Tocada pelo Oscar e suas polêmicas sobre o que é ou não violência – o que é mais violento: o deboche sobre a doença de uma mulher ou o tapa desferido pelo seu marido no autor da piada? –, me lembrei deste texto que escrevi alguns anos atrás sobre o filme “O Coringa”.
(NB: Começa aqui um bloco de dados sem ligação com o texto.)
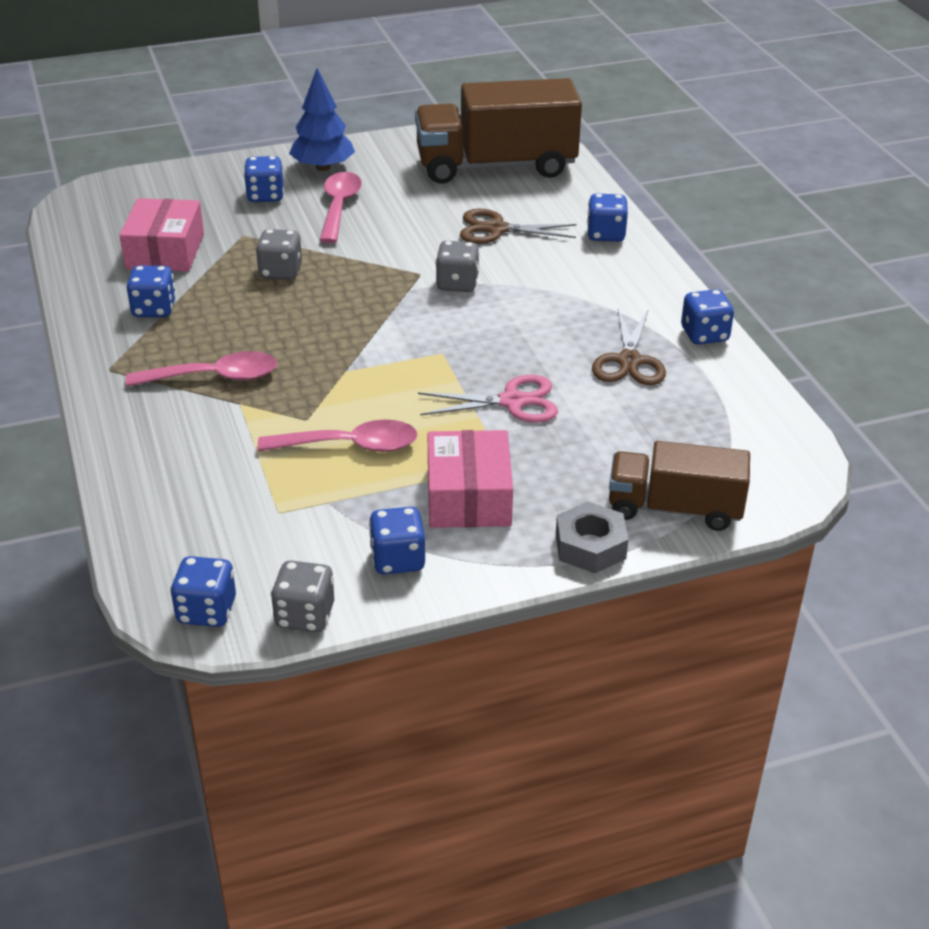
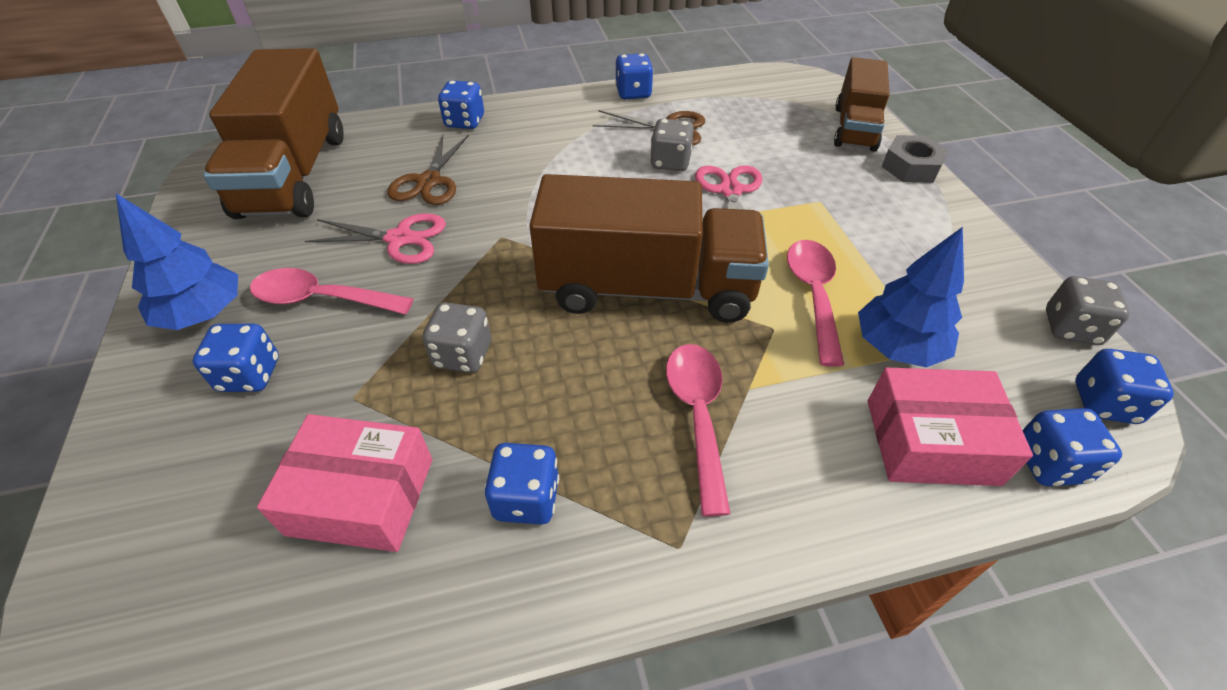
camera: 85 degrees left, 10 degrees up
(282, 490) = (898, 347): none -> blue tree
(356, 352) = (647, 288): none -> brown truck
(398, 559) = (969, 267): blue dice -> blue dice (1049, 463)
(412, 227) = (400, 239): none -> pink scissors
(457, 284) = (527, 212): grey dice -> grey dice (670, 162)
(468, 497) = (870, 223): pink box -> pink box (931, 441)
Aclamada no Festival de Veneza, de onde saiu com um Leão de Ouro, a película na época enfrentou duras críticas nos EUA, sob a acusação de incitação à violência e apoio aos atos criminosos que aconteciam também fora das telas. Tão logo a fita estreou no Brasil, eu fui assistir. Não achei que incitava a violência. Tampouco que justificava atos injustificáveis. Mas não nego que seja profundamente incômoda porque nos obriga a olhar para a violência desde a sua origem. O filme nos apresenta um vilão incomodamente humano, demasiado humano (perdoe a citação infame, Nietzche).
Mais que um palhaço assassino, o arqui-inimigo do Batman, é uma criatura profundamente atormentada. Seu riso não tem graça nem alegria. Sua vida é uma piada de péssimo gosto.
“Faça uma cara feliz.”
A frase é uma ordem dada ao palhaço, sofredor desde que se entende por gente.
“Sorria.” Ele repete a si mesmo, convencido de que deve levar adiante a ingrata missão de oferecer alegria ao mundo, ainda que se sinta frequentemente tratado com desprezo e violência.
Por algum motivo, a gargalhada neurótica, que o próprio personagem anuncia ao mundo como doença, e a insistência na alegria como obrigação imposta a quem foi proibido de compreender a própria dor, me lembrou essa positividade que tentamos nos impor, ainda que não sejamos capazes de acreditar na sua verdade.
Atormentado, entre outras coisas, por uma risada sobre qual sente que não exerce nenhum controle, o palhaço vilão não encontra escuta nem na terapia imposta pelo serviço social. Sem qualquer tipo de acolhimento para as dores que aprendeu a sufocar sob uma cara feliz, ele vê a sombra se impor à luminosidade obrigatória do sorriso de modo sarcástico.
E a sombra, quando sufocada, se impõe de forma gigantesca e violenta. O sofrimento existe, quer você queira ou não olhar para ele. E é por isso que é melhor olhar, acolher e arrumar um lugar para alojá-lo dentro de si. Se houver espaço para as lágrimas e as caras tristes, o sorriso pode brotar da luminosidade que só se faz presente por causa da sombra. Não será necessário pintá-lo com tinta… ou com sangue.